During a recent House Veterans’ Affairs Committee markup, the VET TEC Enhancement Act was added as an amendment to Rep. Ruben Gallego’s (AZ-07)Native VetSuccess at Tribal Colleges and Universities Pilot Program Act. This bipartisan bill would expand the current VetSuccess on Campus (VSOC) program to Tribal Colleges and Universities (TCUs).
“I am proud that the House advanced bipartisan legislation I co-led with my colleague and fellow veteran, Congresswoman Mariannette Miller-Meeks, to give more of our veterans access to the tools they need to gain meaningful employment in today’s 21st Century workforce,” said Rep. Kahele.“Our bill increases funding for the highly successful VET TEC program and was incorporated into meaningful legislation that expands and strengthens opportunities for veterans to serve in the high-technology industry after their military service. Our service members have sacrificed so much to protect this nation. We owe them our thanks, our respect, and our support as they transition back into civilian life once their battle is over.”

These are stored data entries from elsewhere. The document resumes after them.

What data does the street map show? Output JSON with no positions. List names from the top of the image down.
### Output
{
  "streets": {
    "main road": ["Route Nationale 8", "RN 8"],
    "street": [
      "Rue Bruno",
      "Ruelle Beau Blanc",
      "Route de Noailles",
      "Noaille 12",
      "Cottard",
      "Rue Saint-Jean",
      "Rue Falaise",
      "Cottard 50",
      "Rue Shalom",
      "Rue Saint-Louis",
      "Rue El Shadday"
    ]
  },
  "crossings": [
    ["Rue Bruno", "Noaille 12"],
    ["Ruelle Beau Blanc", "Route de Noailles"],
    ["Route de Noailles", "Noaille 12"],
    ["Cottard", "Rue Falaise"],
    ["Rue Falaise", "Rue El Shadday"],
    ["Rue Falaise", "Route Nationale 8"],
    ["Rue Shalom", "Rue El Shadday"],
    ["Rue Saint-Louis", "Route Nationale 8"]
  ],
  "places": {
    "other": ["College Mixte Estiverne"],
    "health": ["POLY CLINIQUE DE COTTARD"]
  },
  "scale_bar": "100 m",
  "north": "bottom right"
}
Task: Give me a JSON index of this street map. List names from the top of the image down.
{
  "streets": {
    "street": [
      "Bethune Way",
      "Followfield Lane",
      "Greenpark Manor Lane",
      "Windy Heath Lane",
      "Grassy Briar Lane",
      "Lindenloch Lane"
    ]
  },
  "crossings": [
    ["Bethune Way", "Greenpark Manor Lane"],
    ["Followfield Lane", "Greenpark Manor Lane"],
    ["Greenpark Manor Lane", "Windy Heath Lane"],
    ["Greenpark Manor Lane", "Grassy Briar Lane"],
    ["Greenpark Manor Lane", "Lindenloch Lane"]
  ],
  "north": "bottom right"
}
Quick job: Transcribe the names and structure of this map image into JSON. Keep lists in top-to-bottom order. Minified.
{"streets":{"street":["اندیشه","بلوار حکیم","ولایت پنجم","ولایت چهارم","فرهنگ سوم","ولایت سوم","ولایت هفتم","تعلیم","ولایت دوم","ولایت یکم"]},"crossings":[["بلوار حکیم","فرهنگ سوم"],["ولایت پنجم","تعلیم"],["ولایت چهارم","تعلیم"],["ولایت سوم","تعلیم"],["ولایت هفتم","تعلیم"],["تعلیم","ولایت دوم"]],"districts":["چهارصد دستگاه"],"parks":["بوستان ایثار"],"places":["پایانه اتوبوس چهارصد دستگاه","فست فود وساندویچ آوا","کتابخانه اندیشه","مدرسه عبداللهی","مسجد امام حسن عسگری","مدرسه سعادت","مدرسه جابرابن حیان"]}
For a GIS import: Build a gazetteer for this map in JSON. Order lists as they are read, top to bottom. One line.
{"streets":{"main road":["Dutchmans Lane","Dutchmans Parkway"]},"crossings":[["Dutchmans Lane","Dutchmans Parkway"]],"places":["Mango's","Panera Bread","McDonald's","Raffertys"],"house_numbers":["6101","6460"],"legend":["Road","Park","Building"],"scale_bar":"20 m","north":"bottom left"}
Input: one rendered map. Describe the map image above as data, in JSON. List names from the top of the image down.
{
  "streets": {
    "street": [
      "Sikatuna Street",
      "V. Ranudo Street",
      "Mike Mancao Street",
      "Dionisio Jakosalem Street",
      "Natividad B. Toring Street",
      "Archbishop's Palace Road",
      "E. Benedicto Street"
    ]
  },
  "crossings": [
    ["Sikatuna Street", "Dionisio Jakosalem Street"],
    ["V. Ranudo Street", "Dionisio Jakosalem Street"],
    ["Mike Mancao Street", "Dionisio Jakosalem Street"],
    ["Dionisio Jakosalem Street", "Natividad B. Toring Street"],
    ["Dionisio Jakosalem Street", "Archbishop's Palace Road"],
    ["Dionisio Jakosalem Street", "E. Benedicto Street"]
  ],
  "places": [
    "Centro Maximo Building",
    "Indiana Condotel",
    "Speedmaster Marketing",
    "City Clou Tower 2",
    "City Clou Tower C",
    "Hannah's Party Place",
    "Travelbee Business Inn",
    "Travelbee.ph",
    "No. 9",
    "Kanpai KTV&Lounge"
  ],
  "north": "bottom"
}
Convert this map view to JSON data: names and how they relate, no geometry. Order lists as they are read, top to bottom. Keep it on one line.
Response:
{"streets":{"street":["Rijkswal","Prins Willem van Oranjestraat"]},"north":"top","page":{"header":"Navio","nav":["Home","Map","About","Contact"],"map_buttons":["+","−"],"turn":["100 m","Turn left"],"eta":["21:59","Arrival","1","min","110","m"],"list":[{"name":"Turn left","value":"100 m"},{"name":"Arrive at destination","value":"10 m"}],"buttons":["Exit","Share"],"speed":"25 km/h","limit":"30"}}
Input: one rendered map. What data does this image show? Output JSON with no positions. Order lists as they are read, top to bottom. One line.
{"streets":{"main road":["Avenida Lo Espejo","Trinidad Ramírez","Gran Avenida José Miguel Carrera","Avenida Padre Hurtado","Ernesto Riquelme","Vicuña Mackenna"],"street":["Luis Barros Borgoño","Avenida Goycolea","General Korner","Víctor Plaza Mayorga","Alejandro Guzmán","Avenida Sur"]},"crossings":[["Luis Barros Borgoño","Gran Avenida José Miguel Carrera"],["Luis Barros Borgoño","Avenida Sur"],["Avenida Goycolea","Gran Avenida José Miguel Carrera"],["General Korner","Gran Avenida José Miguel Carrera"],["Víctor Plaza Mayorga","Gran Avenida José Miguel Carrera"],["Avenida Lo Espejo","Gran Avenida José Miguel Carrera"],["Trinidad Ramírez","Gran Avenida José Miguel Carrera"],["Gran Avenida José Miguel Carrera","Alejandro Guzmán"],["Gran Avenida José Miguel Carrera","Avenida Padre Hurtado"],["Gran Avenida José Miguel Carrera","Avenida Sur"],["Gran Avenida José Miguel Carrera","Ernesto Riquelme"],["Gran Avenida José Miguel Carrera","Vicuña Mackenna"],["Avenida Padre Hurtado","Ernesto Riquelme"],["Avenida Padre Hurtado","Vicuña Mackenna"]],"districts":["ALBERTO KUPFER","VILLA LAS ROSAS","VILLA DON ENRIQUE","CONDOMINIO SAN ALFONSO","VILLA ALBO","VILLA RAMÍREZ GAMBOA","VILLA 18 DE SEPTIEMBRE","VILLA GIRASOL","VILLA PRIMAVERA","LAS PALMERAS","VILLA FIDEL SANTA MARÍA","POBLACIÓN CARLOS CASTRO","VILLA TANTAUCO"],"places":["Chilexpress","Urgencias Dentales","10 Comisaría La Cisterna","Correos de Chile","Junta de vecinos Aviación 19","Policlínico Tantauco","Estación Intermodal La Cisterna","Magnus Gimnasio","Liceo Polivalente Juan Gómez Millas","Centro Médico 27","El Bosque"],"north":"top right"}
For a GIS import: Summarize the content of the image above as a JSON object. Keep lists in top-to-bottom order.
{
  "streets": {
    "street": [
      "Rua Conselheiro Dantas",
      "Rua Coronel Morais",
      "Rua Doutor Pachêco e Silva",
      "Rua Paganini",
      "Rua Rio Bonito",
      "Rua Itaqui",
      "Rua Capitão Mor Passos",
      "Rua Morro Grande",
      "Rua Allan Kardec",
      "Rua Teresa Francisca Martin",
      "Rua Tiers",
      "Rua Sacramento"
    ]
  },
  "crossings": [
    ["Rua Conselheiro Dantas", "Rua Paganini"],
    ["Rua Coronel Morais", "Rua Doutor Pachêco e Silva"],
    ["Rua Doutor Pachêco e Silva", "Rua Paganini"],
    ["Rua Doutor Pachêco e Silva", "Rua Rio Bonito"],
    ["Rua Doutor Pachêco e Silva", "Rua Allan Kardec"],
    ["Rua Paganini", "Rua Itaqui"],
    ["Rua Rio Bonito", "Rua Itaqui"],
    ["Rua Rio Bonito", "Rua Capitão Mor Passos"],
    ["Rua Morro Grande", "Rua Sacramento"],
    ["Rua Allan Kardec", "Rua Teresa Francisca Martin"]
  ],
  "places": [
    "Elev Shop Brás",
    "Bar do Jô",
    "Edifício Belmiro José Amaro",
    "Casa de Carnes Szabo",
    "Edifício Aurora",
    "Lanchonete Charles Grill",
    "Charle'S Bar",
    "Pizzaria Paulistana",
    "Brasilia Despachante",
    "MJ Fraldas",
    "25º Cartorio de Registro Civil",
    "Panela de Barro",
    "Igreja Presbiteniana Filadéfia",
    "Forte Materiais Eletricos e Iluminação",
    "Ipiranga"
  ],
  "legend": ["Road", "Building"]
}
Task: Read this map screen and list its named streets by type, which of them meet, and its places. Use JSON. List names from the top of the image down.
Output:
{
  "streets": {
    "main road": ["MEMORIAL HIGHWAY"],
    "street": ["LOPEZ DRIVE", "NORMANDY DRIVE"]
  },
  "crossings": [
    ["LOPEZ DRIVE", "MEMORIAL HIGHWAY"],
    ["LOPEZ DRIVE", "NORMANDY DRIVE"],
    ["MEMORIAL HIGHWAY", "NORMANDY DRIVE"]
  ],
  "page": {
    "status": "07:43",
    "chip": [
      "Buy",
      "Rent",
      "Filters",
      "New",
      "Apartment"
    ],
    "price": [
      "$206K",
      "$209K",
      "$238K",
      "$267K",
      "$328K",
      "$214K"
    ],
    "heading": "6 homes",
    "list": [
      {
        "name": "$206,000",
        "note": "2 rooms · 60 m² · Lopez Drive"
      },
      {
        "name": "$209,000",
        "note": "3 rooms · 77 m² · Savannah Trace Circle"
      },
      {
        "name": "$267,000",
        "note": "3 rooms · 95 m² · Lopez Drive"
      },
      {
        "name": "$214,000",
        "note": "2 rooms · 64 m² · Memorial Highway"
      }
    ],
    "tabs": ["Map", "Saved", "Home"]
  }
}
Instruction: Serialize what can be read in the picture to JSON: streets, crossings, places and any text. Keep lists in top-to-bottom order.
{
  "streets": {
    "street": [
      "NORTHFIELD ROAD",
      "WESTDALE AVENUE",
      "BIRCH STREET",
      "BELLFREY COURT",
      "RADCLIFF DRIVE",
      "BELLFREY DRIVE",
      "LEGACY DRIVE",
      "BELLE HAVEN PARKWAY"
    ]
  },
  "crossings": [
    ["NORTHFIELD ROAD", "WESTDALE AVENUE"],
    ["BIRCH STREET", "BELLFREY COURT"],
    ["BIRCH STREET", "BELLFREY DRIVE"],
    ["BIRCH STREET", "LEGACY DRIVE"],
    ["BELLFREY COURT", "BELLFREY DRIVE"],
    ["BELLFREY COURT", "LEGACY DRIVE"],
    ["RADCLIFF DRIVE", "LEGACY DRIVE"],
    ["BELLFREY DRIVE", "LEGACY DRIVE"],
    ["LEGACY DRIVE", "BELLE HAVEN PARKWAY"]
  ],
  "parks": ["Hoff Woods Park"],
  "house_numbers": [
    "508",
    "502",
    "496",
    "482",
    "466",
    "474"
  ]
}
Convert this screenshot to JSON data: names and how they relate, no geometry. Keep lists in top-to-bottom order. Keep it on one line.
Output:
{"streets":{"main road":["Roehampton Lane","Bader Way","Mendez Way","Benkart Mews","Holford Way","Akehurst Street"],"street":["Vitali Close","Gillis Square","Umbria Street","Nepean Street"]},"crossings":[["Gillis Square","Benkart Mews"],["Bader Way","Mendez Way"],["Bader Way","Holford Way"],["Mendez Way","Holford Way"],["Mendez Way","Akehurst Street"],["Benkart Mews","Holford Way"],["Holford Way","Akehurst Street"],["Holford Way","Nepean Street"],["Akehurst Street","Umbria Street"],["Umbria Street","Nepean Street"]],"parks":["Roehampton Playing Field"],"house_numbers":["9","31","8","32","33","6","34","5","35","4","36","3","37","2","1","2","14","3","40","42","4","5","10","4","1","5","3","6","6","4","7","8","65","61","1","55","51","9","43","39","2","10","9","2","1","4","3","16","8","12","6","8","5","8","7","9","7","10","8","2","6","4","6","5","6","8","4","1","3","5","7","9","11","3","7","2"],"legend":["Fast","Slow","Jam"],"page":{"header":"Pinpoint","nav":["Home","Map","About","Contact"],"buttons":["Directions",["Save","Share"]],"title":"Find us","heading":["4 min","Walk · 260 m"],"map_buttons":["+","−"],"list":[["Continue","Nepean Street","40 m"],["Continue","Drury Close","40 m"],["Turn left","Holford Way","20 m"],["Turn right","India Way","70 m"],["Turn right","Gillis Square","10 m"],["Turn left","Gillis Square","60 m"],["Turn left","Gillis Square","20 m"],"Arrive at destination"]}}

H.R. 2441, the Sgt. Ketchum Rural Veterans’ Mental Health Act, introduced in April 2021 by Miller-Meeks and Reps. Cindy Axne (IA-03), Ashley Hinson (IA-01), Randy Feenstra (IA-04), Ed Case (HI-01), and Tim Ryan (OH-13), would establish new Rural Access Network for Growth Enhancement (RANGE) programs through the VA and support additional research on rural veteran mental health care needs. This legislation honors the memory and service of Sergeant Brandon Ketchum of Davenport, who died by suicide in 2016. In addition to establishing three new veteran mental health programs, the legislation will direct the Government Accountability Office (GAO) to study how the VA can improve mental healthcare for rural veterans to enable better response in the future for veterans like Sgt. Ketchum.
“I can think of no better way to honor the service and story of Iowa veteran Brandon Ketchum, just days before Memorial Day, than the House passing legislation named in his honor to secure better care for our veterans,” said Rep. Axne. “The care our veterans receive shouldn’t be determined by their zip code, but lack of adequate care in our rural areas can mean a veteran doesn’t get the support they need. This bill will expand mental health resources in our rural areas and ensure veterans like Sergeant Ketchum can get the care and support they’ve earned.”